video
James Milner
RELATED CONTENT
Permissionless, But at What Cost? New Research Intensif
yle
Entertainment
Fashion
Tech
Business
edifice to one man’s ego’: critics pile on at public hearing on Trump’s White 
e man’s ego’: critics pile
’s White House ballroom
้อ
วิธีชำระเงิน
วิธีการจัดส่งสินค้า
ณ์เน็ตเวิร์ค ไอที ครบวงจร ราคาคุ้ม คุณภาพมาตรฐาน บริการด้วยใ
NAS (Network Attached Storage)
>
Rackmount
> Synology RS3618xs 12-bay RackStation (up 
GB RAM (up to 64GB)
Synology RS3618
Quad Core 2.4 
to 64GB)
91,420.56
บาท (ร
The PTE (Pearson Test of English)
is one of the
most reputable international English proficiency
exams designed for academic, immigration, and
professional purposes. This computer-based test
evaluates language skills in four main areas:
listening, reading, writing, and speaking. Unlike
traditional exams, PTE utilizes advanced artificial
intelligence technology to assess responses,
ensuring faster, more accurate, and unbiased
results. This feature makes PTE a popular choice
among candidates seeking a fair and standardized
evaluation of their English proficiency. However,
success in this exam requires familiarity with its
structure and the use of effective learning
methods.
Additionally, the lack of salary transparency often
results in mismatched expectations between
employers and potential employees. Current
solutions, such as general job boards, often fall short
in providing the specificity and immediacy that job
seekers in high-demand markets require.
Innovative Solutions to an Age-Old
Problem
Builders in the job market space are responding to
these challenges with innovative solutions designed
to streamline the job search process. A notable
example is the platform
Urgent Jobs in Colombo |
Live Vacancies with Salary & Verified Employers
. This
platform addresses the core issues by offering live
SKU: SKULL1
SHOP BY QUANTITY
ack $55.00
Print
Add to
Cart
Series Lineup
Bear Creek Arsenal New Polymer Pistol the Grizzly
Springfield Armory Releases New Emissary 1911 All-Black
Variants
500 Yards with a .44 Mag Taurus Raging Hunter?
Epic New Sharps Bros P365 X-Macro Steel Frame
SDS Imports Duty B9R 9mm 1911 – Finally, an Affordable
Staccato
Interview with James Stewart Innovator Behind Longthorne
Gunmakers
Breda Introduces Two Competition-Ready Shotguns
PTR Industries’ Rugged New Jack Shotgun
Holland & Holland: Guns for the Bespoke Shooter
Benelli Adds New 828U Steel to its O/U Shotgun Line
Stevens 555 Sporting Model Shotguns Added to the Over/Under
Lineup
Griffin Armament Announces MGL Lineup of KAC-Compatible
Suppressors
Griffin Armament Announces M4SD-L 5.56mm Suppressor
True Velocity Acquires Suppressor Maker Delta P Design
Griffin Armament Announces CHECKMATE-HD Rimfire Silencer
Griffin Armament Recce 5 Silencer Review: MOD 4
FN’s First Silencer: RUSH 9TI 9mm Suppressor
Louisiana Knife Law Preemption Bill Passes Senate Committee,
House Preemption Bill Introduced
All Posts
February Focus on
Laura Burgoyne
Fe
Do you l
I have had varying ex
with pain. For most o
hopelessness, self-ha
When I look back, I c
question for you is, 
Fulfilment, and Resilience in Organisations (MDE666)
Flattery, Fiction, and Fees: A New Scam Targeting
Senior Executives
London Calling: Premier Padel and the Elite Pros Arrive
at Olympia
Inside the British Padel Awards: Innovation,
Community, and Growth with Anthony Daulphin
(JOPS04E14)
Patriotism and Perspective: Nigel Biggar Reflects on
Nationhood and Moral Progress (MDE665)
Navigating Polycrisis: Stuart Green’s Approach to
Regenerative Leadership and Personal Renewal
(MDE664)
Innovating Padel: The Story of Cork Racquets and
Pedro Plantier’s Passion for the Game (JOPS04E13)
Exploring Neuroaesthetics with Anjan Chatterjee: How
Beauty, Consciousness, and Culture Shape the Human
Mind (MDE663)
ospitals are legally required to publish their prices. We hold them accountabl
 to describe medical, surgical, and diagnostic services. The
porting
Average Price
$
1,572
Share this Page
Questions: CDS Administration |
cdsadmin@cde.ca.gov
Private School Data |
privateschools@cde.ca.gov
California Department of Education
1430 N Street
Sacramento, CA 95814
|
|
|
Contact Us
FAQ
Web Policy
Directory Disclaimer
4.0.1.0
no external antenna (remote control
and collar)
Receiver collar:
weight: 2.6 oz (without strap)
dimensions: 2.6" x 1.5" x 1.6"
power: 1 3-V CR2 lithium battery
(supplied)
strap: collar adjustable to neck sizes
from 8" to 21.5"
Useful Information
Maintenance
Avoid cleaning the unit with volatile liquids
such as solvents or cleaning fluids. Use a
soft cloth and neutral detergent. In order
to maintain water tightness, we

┄┄┄┄┄┄

# TASK DESCRIPTION
Copy every one of the rows above word for word, keeping each line break and character as it is.

# TASK SOLUTION
video
James Milner
RELATED CONTENT
Permissionless, But at What Cost? New Research Intensif
yle
Entertainment
Fashion
Tech
Business
edifice to one man’s ego’: critics pile on at public hearing on Trump’s White 
e man’s ego’: critics pile
’s White House ballroom
้อ
วิธีชำระเงิน
วิธีการจัดส่งสินค้า
ณ์เน็ตเวิร์ค ไอที ครบวงจร ราคาคุ้ม คุณภาพมาตรฐาน บริการด้วยใ
NAS (Network Attached Storage)
>
Rackmount
> Synology RS3618xs 12-bay RackStation (up 
GB RAM (up to 64GB)
Synology RS3618
Quad Core 2.4 
to 64GB)
91,420.56
บาท (ร
The PTE (Pearson Test of English)
is one of the
most reputable international English proficiency
exams designed for academic, immigration, and
professional purposes. This computer-based test
evaluates language skills in four main areas:
listening, reading, writing, and speaking. Unlike
traditional exams, PTE utilizes advanced artificial
intelligence technology to assess responses,
ensuring faster, more accurate, and unbiased
results. This feature makes PTE a popular choice
among candidates seeking a fair and standardized
evaluation of their English proficiency. However,
success in this exam requires familiarity with its
structure and the use of effective learning
methods.
Additionally, the lack of salary transparency often
results in mismatched expectations between
employers and potential employees. Current
solutions, such as general job boards, often fall short
in providing the specificity and immediacy that job
seekers in high-demand markets require.
Innovative Solutions to an Age-Old
Problem
Builders in the job market space are responding to
these challenges with innovative solutions designed
to streamline the job search process. A notable
example is the platform
Urgent Jobs in Colombo |
Live Vacancies with Salary & Verified Employers
. This
platform addresses the core issues by offering live
SKU: SKULL1
SHOP BY QUANTITY
ack $55.00
Print
Add to
Cart
Series Lineup
Bear Creek Arsenal New Polymer Pistol the Grizzly
Springfield Armory Releases New Emissary 1911 All-Black
Variants
500 Yards with a .44 Mag Taurus Raging Hunter?
Epic New Sharps Bros P365 X-Macro Steel Frame
SDS Imports Duty B9R 9mm 1911 – Finally, an Affordable
Staccato
Interview with James Stewart Innovator Behind Longthorne
Gunmakers
Breda Introduces Two Competition-Ready Shotguns
PTR Industries’ Rugged New Jack Shotgun
Holland & Holland: Guns for the Bespoke Shooter
Benelli Adds New 828U Steel to its O/U Shotgun Line
Stevens 555 Sporting Model Shotguns Added to the Over/Under
Lineup
Griffin Armament Announces MGL Lineup of KAC-Compatible
Suppressors
Griffin Armament Announces M4SD-L 5.56mm Suppressor
True Velocity Acquires Suppressor Maker Delta P Design
Griffin Armament Announces CHECKMATE-HD Rimfire Silencer
Griffin Armament Recce 5 Silencer Review: MOD 4
FN’s First Silencer: RUSH 9TI 9mm Suppressor
Louisiana Knife Law Preemption Bill Passes Senate Committee,
House Preemption Bill Introduced
All Posts
February Focus on
Laura Burgoyne
Fe
Do you l
I have had varying ex
with pain. For most o
hopelessness, self-ha
When I look back, I c
question for you is, 
Fulfilment, and Resilience in Organisations (MDE666)
Flattery, Fiction, and Fees: A New Scam Targeting
Senior Executives
London Calling: Premier Padel and the Elite Pros Arrive
at Olympia
Inside the British Padel Awards: Innovation,
Community, and Growth with Anthony Daulphin
(JOPS04E14)
Patriotism and Perspective: Nigel Biggar Reflects on
Nationhood and Moral Progress (MDE665)
Navigating Polycrisis: Stuart Green’s Approach to
Regenerative Leadership and Personal Renewal
(MDE664)
Innovating Padel: The Story of Cork Racquets and
Pedro Plantier’s Passion for the Game (JOPS04E13)
Exploring Neuroaesthetics with Anjan Chatterjee: How
Beauty, Consciousness, and Culture Shape the Human
Mind (MDE663)
ospitals are legally required to publish their prices. We hold them accountabl
 to describe medical, surgical, and diagnostic services. The
porting
Average Price
$
1,572
Share this Page
Questions: CDS Administration |
cdsadmin@cde.ca.gov
Private School Data |
privateschools@cde.ca.gov
California Department of Education
1430 N Street
Sacramento, CA 95814
|
|
|
Contact Us
FAQ
Web Policy
Directory Disclaimer
4.0.1.0
no external antenna (remote control
and collar)
Receiver collar:
weight: 2.6 oz (without strap)
dimensions: 2.6" x 1.5" x 1.6"
power: 1 3-V CR2 lithium battery
(supplied)
strap: collar adjustable to neck sizes
from 8" to 21.5"
Useful Information
Maintenance
Avoid cleaning the unit with volatile liquids
such as solvents or cleaning fluids. Use a
soft cloth and neutral detergent. In order
to maintain water tightness, we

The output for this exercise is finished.